[Trabalho pedido]:
1 > Responda com base no texto sobre o pastor Isidro Neto:
(a) De qual igreja Isidro Neto é membro?
(b) Além das palestras nas escolas, que outras duas atividades ele diz realizar?
(c) A que horas ele se dirige às escolas?
2 > Retome o texto sobre o trabalho voluntário do pastor Isidro Neto em Brumadinho e escreva a continuação a partir da última frase.

Quem também tem se desprendido para ajudar as famílias de Brumadinho é o pastor Isidro Neto. Membro da Primeira Igreja Batista em Sertãozinho, no interior de São Paulo, Isidro já atendeu cerca de 2 mil estudantes levando palestras motivacionais nas escolas da cidade. Quando ouviu sobre a tragédia e o sofrimento das famílias, ele sentiu que não poderia deixar de estender um pouco de carinho a esse povo.

– Além de palestras nas escolas, tenho visitado lares, acompanho velórios, sinto de perto a dor de todos. Não apenas dando ombro para que chorem, mas chorando junto. Não tem como não se sensibilizar diante da preocupação com as pessoas. Vim mostrar que eles não estão sós, não estão abandonados e não foram esquecidos.

Pr. Isidro Neto saiu do interior de São Paulo para ser voluntário em Brumadinho Foto: Arquivo Pessoal

A rotina de Isidro começa por volta das sete da manhã. Após tomar café, ele tira um tempo de oração pelas famílias e pelos alunos. Às 9h, ele se dirige para dar uma palavra nas escolas antes dos alunos entrarem para a sala de aula. Em alguns dias, nem há tempo para o café. O mais importante é motivar os que ficaram.

[Dados apresentados]:
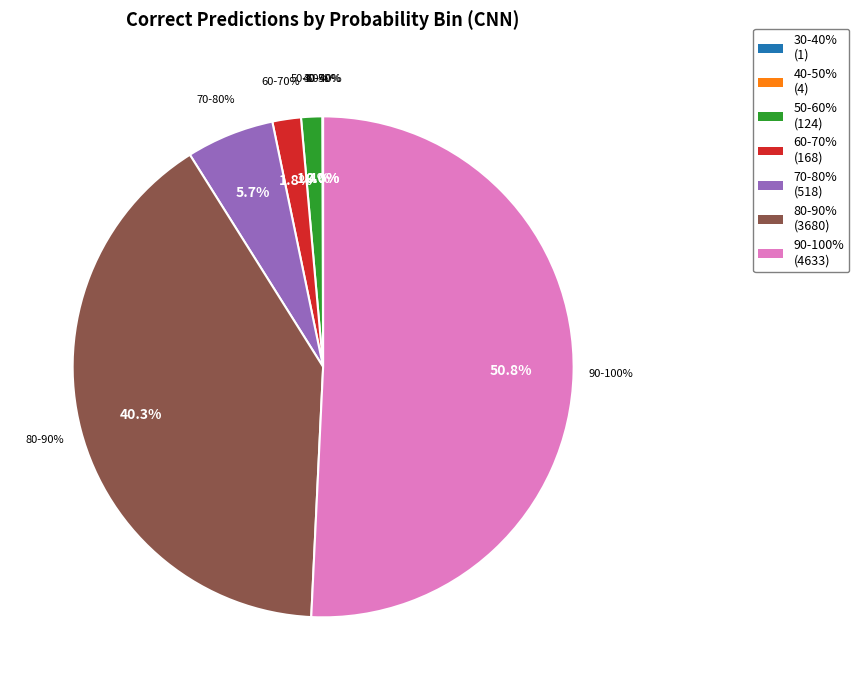

What is the change in value from 40-50% to 60-70%?

+164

[Respostas por tarefa]:
1 >
(a) Da Primeira Igreja Batista em Sertãozinho, no interior de São Paulo.
(b) Ele visita lares e acompanha velórios.
(c) Às 9h.

2 >
– Vivemos dias em que as pessoas não se valorizam, mas Deus nos valoriza tanto que deu o Seu Filho por nós. Nossa recompensa é o bem-estar das pessoas. Saber que podemos reerguer pessoas e aumentar a fé nelas mesmas e em Deus, que pode fazer infinitamente mais – afirma pastor Isidro, que retorna para casa nesta semana.

“MEU LUGAR É AQUI”
Assim como Isidro, pensar no bem-estar do próximo foi o que fez de Dari Pereira um verdadeiro salvador para a família e os vizinhos. Morador do Córrego do Feijão, onde ficava a barragem, ele ouviu o barulho do estouro da barragem a tempo de salvar a família e ajudar alguns vizinhos. Tentando recomeçar a vida, ele tem recebido doações da Vale, mas ainda consegue repassar parte dos donativos.

– Estava em casa quando a lama chegou. Foi o tempo de tirar o pessoal de dentro de casa e pegar uma menininha de 3 anos que estava numa casa próximo. As casas foram arrancadas do chão e os carros foram embora. Quando eu olhei para trás já vi a lama chegando. A gente peleja a vida toda pra construir e em questão de segundos vimos tudo ir embora. É difícil falar sobre isso, mas o meu lugar é aqui.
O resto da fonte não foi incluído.